Monday, October 19, 2009
I've been avoiding my blog for the last couple of weeks now. All I've wanted to blog about was my Grandmommy and I just couldn't bring myself to do it for fear of the tears. I'm learning, though, that even when you think you'll never stop crying, you will. The tears will stop and the joy will return.
It's been 3 1/2 weeks since Grandmommy went to be with Jesus and I have cried everyday since her Homegoing. I hate it, but she was one of the most important people in my life, so cry I will. Tonight I washed my hair and happened to grab one of her towels. As I type I can smell her thanks to her towel around my head. :) I love that smell!
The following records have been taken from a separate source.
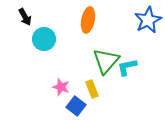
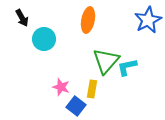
black arrow: moved 3 px left, 1 px down
yellow rectangle: rotated 30 degrees clockwise
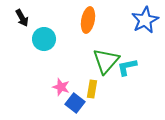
blue star: moved 3 px left
blue square: moved 1 px left, 3 px up
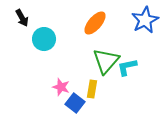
orange ellipse: moved 7 px right, 3 px down; rotated 30 degrees clockwise
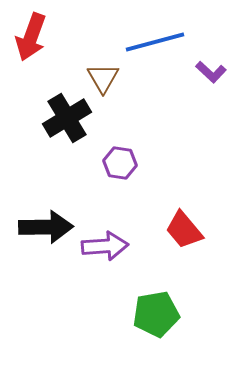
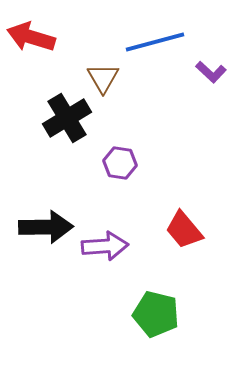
red arrow: rotated 87 degrees clockwise
green pentagon: rotated 24 degrees clockwise
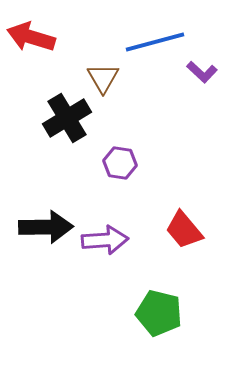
purple L-shape: moved 9 px left
purple arrow: moved 6 px up
green pentagon: moved 3 px right, 1 px up
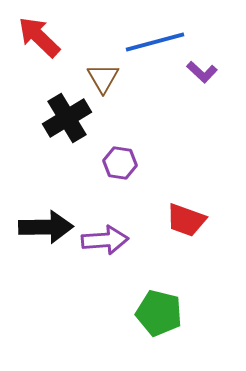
red arrow: moved 8 px right; rotated 27 degrees clockwise
red trapezoid: moved 2 px right, 10 px up; rotated 30 degrees counterclockwise
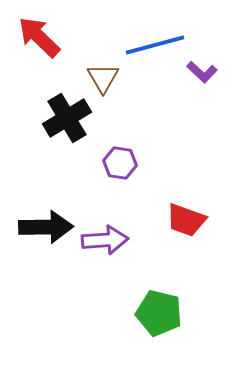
blue line: moved 3 px down
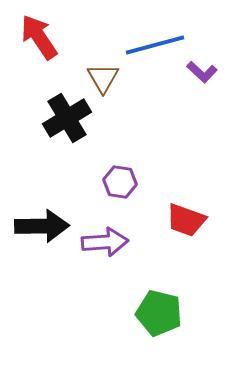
red arrow: rotated 12 degrees clockwise
purple hexagon: moved 19 px down
black arrow: moved 4 px left, 1 px up
purple arrow: moved 2 px down
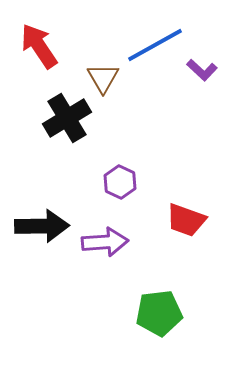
red arrow: moved 9 px down
blue line: rotated 14 degrees counterclockwise
purple L-shape: moved 2 px up
purple hexagon: rotated 16 degrees clockwise
green pentagon: rotated 21 degrees counterclockwise
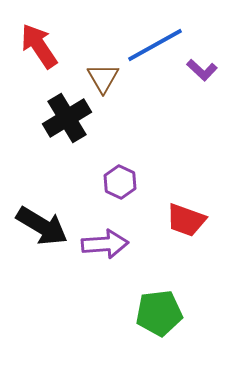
black arrow: rotated 32 degrees clockwise
purple arrow: moved 2 px down
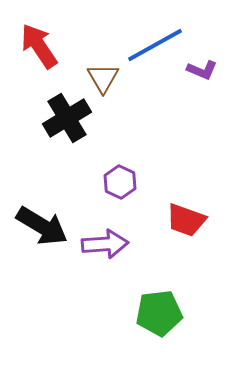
purple L-shape: rotated 20 degrees counterclockwise
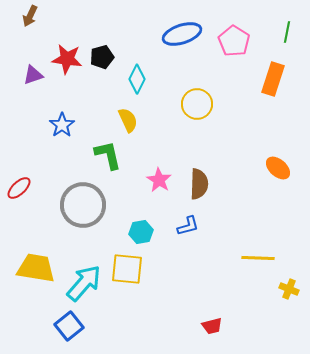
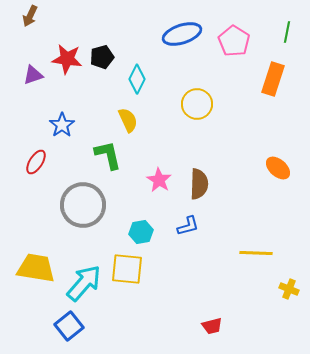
red ellipse: moved 17 px right, 26 px up; rotated 15 degrees counterclockwise
yellow line: moved 2 px left, 5 px up
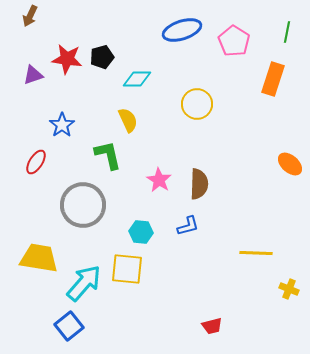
blue ellipse: moved 4 px up
cyan diamond: rotated 64 degrees clockwise
orange ellipse: moved 12 px right, 4 px up
cyan hexagon: rotated 15 degrees clockwise
yellow trapezoid: moved 3 px right, 10 px up
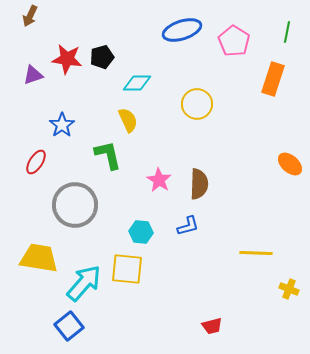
cyan diamond: moved 4 px down
gray circle: moved 8 px left
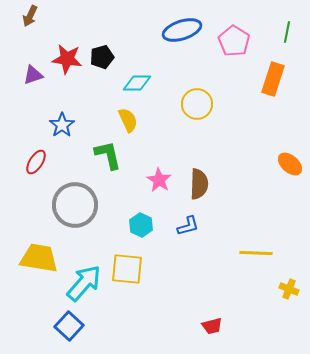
cyan hexagon: moved 7 px up; rotated 20 degrees clockwise
blue square: rotated 8 degrees counterclockwise
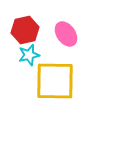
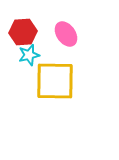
red hexagon: moved 2 px left, 2 px down; rotated 8 degrees clockwise
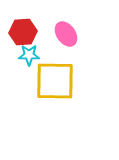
cyan star: rotated 15 degrees clockwise
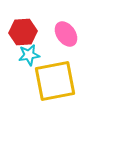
cyan star: rotated 10 degrees counterclockwise
yellow square: rotated 12 degrees counterclockwise
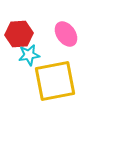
red hexagon: moved 4 px left, 2 px down
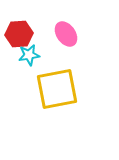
yellow square: moved 2 px right, 8 px down
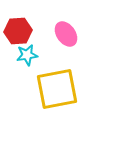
red hexagon: moved 1 px left, 3 px up
cyan star: moved 2 px left
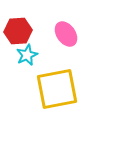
cyan star: rotated 15 degrees counterclockwise
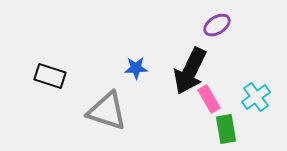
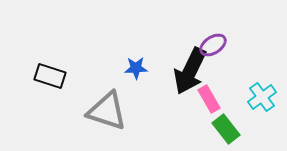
purple ellipse: moved 4 px left, 20 px down
cyan cross: moved 6 px right
green rectangle: rotated 28 degrees counterclockwise
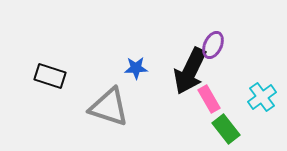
purple ellipse: rotated 32 degrees counterclockwise
gray triangle: moved 2 px right, 4 px up
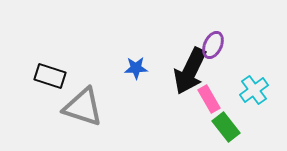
cyan cross: moved 8 px left, 7 px up
gray triangle: moved 26 px left
green rectangle: moved 2 px up
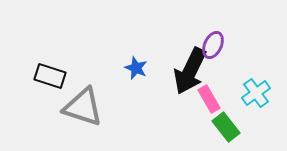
blue star: rotated 25 degrees clockwise
cyan cross: moved 2 px right, 3 px down
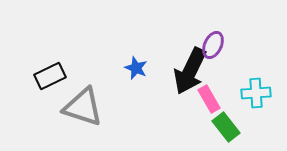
black rectangle: rotated 44 degrees counterclockwise
cyan cross: rotated 32 degrees clockwise
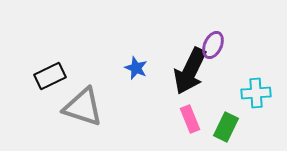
pink rectangle: moved 19 px left, 20 px down; rotated 8 degrees clockwise
green rectangle: rotated 64 degrees clockwise
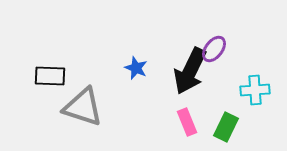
purple ellipse: moved 1 px right, 4 px down; rotated 12 degrees clockwise
black rectangle: rotated 28 degrees clockwise
cyan cross: moved 1 px left, 3 px up
pink rectangle: moved 3 px left, 3 px down
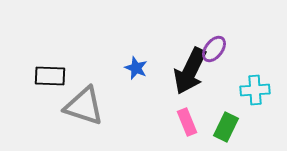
gray triangle: moved 1 px right, 1 px up
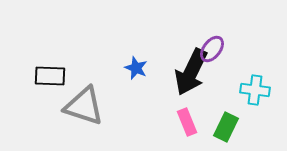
purple ellipse: moved 2 px left
black arrow: moved 1 px right, 1 px down
cyan cross: rotated 12 degrees clockwise
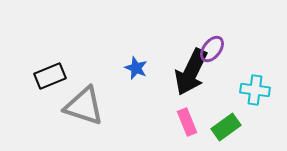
black rectangle: rotated 24 degrees counterclockwise
green rectangle: rotated 28 degrees clockwise
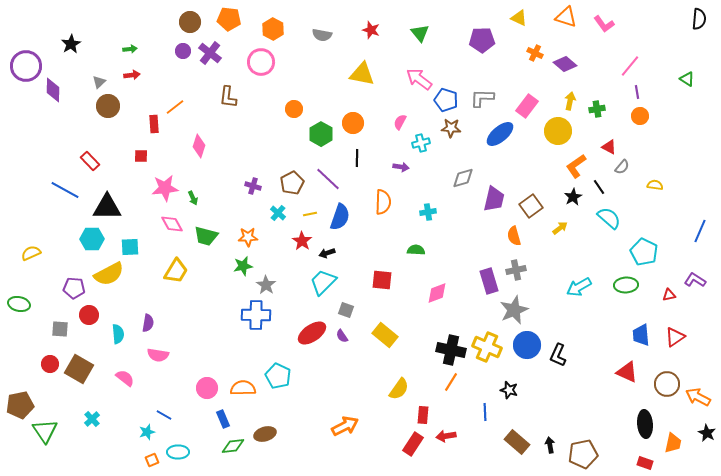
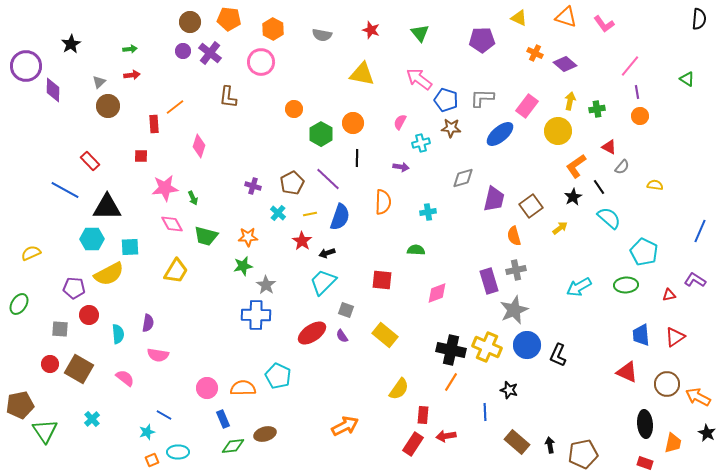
green ellipse at (19, 304): rotated 70 degrees counterclockwise
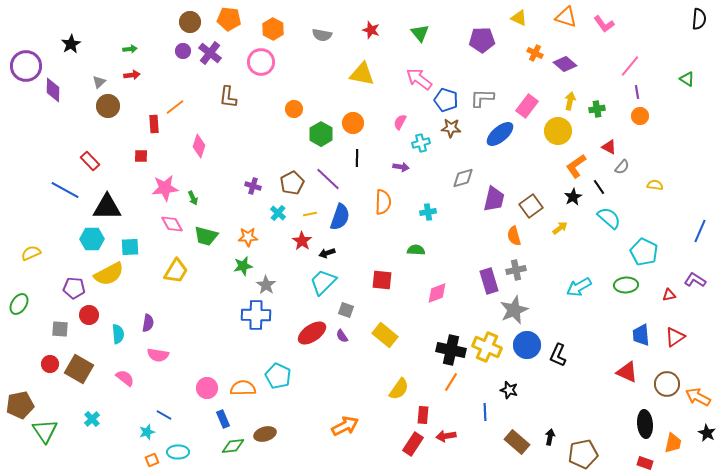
black arrow at (550, 445): moved 8 px up; rotated 21 degrees clockwise
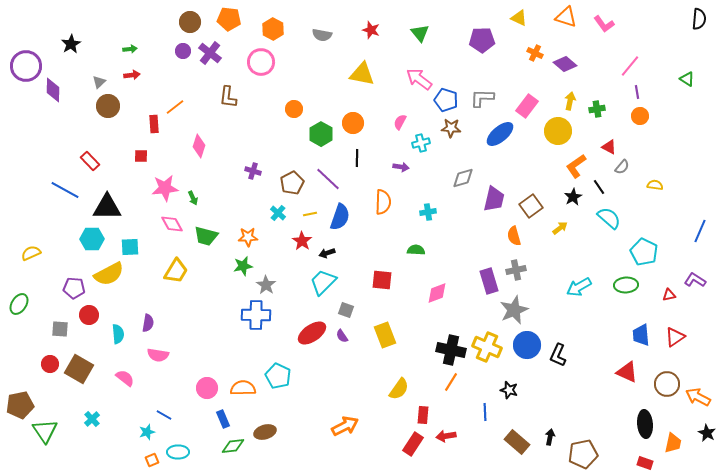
purple cross at (253, 186): moved 15 px up
yellow rectangle at (385, 335): rotated 30 degrees clockwise
brown ellipse at (265, 434): moved 2 px up
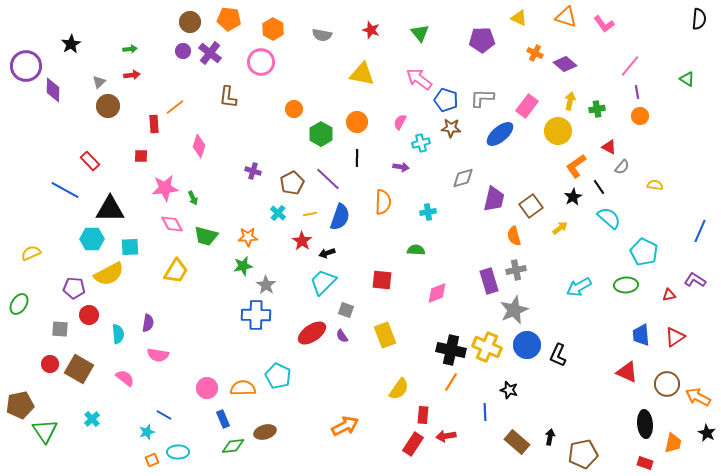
orange circle at (353, 123): moved 4 px right, 1 px up
black triangle at (107, 207): moved 3 px right, 2 px down
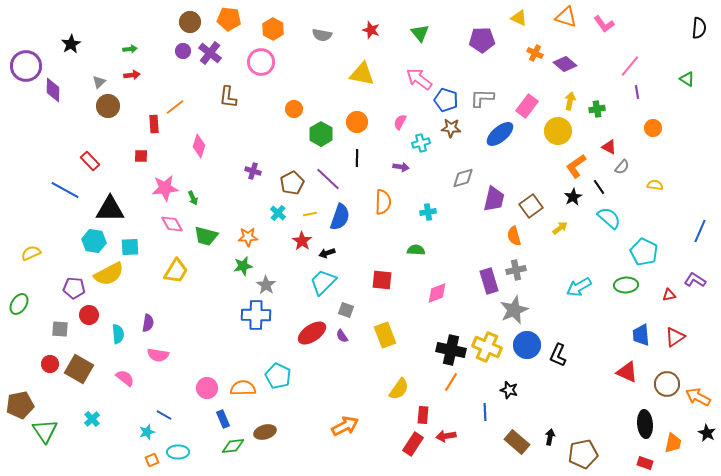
black semicircle at (699, 19): moved 9 px down
orange circle at (640, 116): moved 13 px right, 12 px down
cyan hexagon at (92, 239): moved 2 px right, 2 px down; rotated 10 degrees clockwise
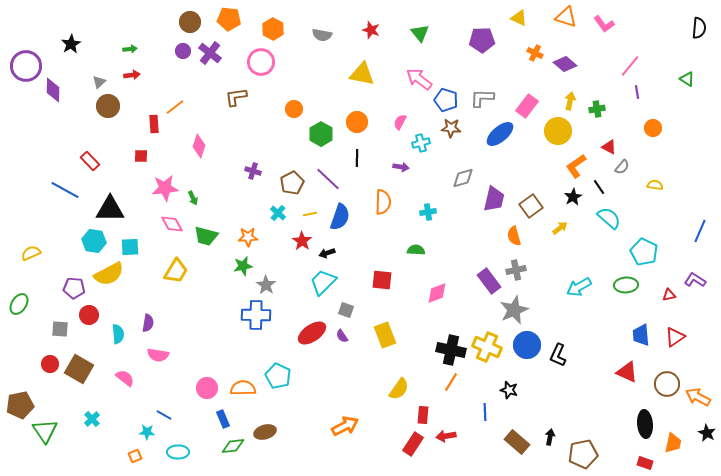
brown L-shape at (228, 97): moved 8 px right; rotated 75 degrees clockwise
purple rectangle at (489, 281): rotated 20 degrees counterclockwise
cyan star at (147, 432): rotated 21 degrees clockwise
orange square at (152, 460): moved 17 px left, 4 px up
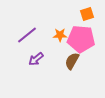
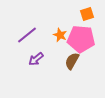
orange star: rotated 24 degrees clockwise
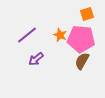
brown semicircle: moved 10 px right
Grandmommy was the most giving, selfless, sacrificially loving person I have ever and will ever meet. I could talk to her about anything. My talks with her are moments I will cherish for the rest of my life. She had 8 grandchildren, but when you were with her, she made you feel as if you were her only one. Gosh, I just love this lady. Our "thing" we always did together was to go grab a slice of pizza and a coke and just talk for hours. When each of the 8 grandkids were 5 years old, she and Granddaddy took us to Disney World. I've seen much of the world thanks to her. She was one of my biggest supporters in my mission trips, even though she thought I might be crazy for going. ;)
Most importantly, Grandmommy loved Jesus more than life. I know she is with Him now and is beyond ecstatic that her faith has become sight. I know I will see her again and until then, I'll be waiting for all this to be turned into dancing.